In Chicago, which has been unable to secure a public space, the Occupy movement is trying to figure out how to sustain a public presence through a harsh winter while staging creative actions that capture attention. And while Occupy Mobile in the conservative stronghold of Alabama was shut down two weeks ago without much attention from the national news media, the local movement has not gone quietly into the night, providing one answer to the question: Can an occupation movement survive if it no longer occupies a space?

The answer, based on my visits to occupation sites around the country, is:  “Yes, but …”

Mobilized in Mobile

In Mobile,  a group of young, mostly white activists initiated one of the country’s shortest occupations recently. After holding weekly demonstrations for a month, Occupy Mobile set up an encampment in the city’s downtown Spanish Plaza on Nov. 5. After voluntarily moving to nearby Memorial Park days later the occupation was broken up close to midnight on Nov. 8 with  police arresting 15 people and protesters alleging police brutality.

We arrived in Mobile on a Saturday night after enjoying a grilled shrimp dinner at Ed’s Seafood Shed and an outrageously beautiful fuchsia sunset over the Gulf Coast.
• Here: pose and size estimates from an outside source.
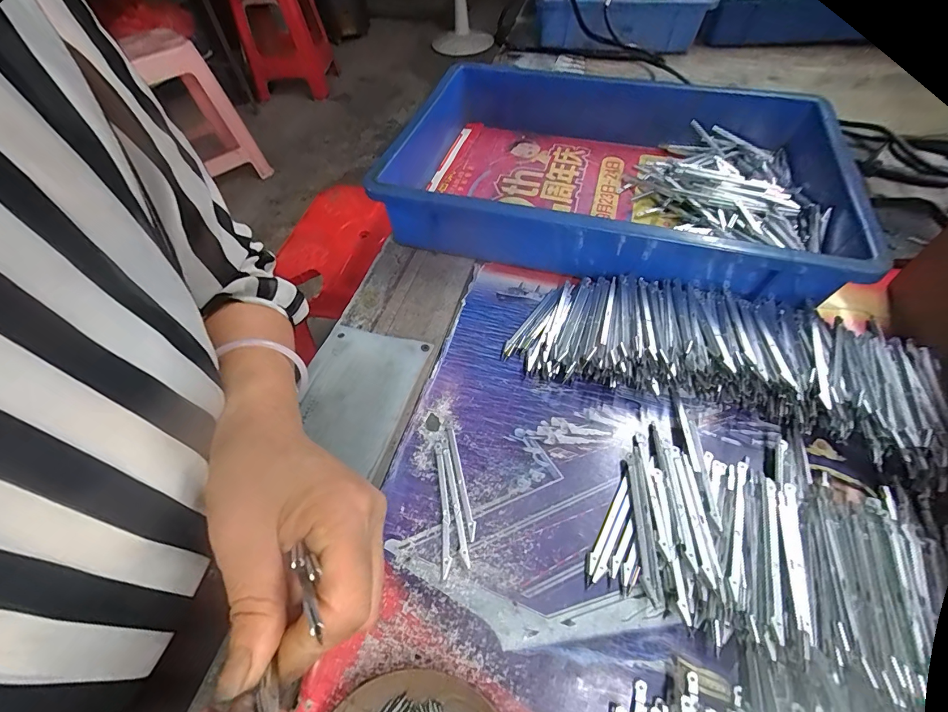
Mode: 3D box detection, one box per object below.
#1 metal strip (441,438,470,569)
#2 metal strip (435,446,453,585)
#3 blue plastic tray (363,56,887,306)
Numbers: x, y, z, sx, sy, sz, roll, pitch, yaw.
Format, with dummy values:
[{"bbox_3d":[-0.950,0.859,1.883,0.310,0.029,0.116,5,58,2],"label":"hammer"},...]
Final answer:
[{"bbox_3d":[-0.014,0.100,0.288,0.006,0.004,0.089,-10,55,-5],"label":"metal strip"},{"bbox_3d":[-0.022,0.104,0.285,0.007,0.004,0.089,-6,55,-2],"label":"metal strip"},{"bbox_3d":[0.160,-0.227,0.471,0.445,0.082,0.369,15,57,12],"label":"blue plastic tray"}]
Chelsy Wilson, a university student studying anthropology, had invited us to a modest home secreted in the suburbs to meet members of Occupy Mobile. We were curious about an occupation that had taken root in a small city in the Deep South, and when we talked with some of the 20 members they seemed just as surprised, describing a conservative city hostile to most anyone to the left of Michele Bachmann.

Jason Carey, a 28-year-old IT specialist who’s lived in Mobile for 10 years, said an emergency room doctor told him his ribs may have been fractured when he was arrested the final night of Occupy Mobile’s encampment. He claims he was dragged down stairs and felt “someone stomping on me.” A good-looking nerdy type and aficionado of extreme sports, Carey is the seasoned activist and mentor to political neophytes in the organization.

Three days after being evicted Occupy Mobile was back on the streets. It staged an action at ArtWalk, a monthly event in downtown where galleries open their doors and artists peddle their work on the streets.

“About 15 people did a silent protest,” says Carey. “Some people had dollar bills taped over their mouths. I taped a sign over my mouth, ‘First Amendment? Not in Mobile!’ There are well over a thousand people walking around at any time.” Carey says that people usually come to ArtWalk in groups and while “a few people were assholes … dozens of groups initiated discussions with us.”

Emily Schuler, a Mobile native and college student, says the Occupy movement made her rethink her place in society, calling it “one of the best things that has ever happened to me.” Schuler says, “I love Mobile, but it’s ultra-conservative.” She explains, “I always felt like the black sheep because I sensed that the way the world was working was not good … There is a lot of pain and suffering. I think it has a lot to do with the way the system works.  Because right now it’s profit over people. And it should be people over profit.”